TASK DIRECTIONS: Using the data below, return all lines in which "There" appears.

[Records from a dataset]
==================================================
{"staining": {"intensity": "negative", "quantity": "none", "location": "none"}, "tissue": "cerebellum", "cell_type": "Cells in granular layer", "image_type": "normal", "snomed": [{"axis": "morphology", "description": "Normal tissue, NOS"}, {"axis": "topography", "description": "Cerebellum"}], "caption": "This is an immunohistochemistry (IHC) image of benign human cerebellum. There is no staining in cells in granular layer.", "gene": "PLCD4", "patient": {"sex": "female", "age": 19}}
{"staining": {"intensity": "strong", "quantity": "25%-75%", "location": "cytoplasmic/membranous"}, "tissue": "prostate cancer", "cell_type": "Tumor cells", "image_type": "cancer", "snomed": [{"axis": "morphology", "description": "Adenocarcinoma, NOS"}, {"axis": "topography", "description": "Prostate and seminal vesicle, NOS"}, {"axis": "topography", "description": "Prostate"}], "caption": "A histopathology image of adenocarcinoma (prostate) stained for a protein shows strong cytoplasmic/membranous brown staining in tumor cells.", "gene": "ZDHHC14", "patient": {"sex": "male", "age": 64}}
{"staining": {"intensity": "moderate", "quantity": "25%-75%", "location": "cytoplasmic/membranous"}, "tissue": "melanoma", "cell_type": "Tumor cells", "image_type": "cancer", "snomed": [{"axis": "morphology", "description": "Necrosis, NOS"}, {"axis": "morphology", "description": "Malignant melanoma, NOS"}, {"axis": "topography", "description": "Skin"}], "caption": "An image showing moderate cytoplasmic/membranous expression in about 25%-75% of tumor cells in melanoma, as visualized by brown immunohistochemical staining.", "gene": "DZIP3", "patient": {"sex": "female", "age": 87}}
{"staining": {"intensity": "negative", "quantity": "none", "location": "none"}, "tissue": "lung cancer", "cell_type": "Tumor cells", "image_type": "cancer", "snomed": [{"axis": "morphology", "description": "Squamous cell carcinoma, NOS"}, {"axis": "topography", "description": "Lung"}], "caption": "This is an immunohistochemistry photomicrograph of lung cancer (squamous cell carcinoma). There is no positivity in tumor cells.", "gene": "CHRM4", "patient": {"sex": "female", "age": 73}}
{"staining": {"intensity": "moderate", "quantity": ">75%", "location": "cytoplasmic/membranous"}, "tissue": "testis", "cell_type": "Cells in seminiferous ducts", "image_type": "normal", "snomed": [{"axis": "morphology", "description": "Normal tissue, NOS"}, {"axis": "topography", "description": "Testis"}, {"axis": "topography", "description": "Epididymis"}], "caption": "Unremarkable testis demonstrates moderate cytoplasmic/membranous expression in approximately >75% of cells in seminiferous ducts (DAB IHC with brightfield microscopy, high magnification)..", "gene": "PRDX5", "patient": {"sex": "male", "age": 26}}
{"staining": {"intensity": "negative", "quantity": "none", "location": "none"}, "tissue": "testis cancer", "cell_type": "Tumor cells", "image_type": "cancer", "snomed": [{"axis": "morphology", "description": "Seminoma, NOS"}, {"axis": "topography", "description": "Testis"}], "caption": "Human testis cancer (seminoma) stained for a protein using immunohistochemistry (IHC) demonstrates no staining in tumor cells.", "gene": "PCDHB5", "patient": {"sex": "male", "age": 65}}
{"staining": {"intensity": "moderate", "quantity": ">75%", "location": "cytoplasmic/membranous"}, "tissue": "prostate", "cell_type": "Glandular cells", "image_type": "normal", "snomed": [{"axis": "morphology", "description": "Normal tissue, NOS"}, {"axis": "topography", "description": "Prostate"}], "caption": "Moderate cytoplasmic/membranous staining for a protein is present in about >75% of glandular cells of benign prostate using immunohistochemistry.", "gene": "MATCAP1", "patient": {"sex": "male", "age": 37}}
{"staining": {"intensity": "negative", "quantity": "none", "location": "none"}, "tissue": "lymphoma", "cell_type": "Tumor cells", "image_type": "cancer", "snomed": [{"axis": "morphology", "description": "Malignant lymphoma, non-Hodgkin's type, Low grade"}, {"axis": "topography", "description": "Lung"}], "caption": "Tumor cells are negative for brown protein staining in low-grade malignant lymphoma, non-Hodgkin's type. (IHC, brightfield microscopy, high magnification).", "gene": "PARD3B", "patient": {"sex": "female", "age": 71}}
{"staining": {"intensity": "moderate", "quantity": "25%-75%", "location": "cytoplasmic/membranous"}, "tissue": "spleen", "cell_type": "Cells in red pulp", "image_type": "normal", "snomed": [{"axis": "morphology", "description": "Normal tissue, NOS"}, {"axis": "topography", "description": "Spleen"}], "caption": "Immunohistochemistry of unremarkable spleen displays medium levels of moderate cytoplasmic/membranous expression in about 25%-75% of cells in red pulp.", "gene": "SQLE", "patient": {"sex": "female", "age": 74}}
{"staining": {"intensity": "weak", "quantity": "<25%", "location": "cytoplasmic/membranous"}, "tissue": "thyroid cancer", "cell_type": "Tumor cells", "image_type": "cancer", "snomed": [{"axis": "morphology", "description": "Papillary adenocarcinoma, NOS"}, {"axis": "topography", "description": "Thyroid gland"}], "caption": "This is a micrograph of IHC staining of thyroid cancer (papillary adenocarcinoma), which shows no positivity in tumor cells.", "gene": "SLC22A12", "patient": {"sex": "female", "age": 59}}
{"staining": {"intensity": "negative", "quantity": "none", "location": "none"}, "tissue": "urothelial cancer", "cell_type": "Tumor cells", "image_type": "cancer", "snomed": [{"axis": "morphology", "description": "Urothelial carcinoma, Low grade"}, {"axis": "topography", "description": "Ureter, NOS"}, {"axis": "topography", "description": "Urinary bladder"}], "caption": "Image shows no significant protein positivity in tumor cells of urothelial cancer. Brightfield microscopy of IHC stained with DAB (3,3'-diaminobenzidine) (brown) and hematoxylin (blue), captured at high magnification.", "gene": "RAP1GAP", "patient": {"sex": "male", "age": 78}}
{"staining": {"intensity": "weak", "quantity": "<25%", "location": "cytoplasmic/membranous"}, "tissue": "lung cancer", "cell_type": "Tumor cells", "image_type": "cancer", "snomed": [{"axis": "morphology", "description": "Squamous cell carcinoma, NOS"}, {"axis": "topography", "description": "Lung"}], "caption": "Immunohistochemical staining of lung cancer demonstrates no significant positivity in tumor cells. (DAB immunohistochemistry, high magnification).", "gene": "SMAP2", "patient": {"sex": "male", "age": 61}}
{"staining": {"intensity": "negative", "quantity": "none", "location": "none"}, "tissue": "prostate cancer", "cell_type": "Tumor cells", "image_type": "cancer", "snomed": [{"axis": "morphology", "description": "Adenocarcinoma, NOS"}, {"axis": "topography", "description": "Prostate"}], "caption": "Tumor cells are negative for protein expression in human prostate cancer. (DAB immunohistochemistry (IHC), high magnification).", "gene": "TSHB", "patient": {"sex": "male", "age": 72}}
==================================================
RESULT OF THIS EXERCISE:
{"staining": {"intensity": "negative", "quantity": "none", "location": "none"}, "tissue": "cerebellum", "cell_type": "Cells in granular layer", "image_type": "normal", "snomed": [{"axis": "morphology", "description": "Normal tissue, NOS"}, {"axis": "topography", "description": "Cerebellum"}], "caption": "This is an immunohistochemistry (IHC) image of benign human cerebellum. There is no staining in cells in granular layer.", "gene": "PLCD4", "patient": {"sex": "female", "age": 19}}
{"staining": {"intensity": "negative", "quantity": "none", "location": "none"}, "tissue": "lung cancer", "cell_type": "Tumor cells", "image_type": "cancer", "snomed": [{"axis": "morphology", "description": "Squamous cell carcinoma, NOS"}, {"axis": "topography", "description": "Lung"}], "caption": "This is an immunohistochemistry photomicrograph of lung cancer (squamous cell carcinoma). There is no positivity in tumor cells.", "gene": "CHRM4", "patient": {"sex": "female", "age": 73}}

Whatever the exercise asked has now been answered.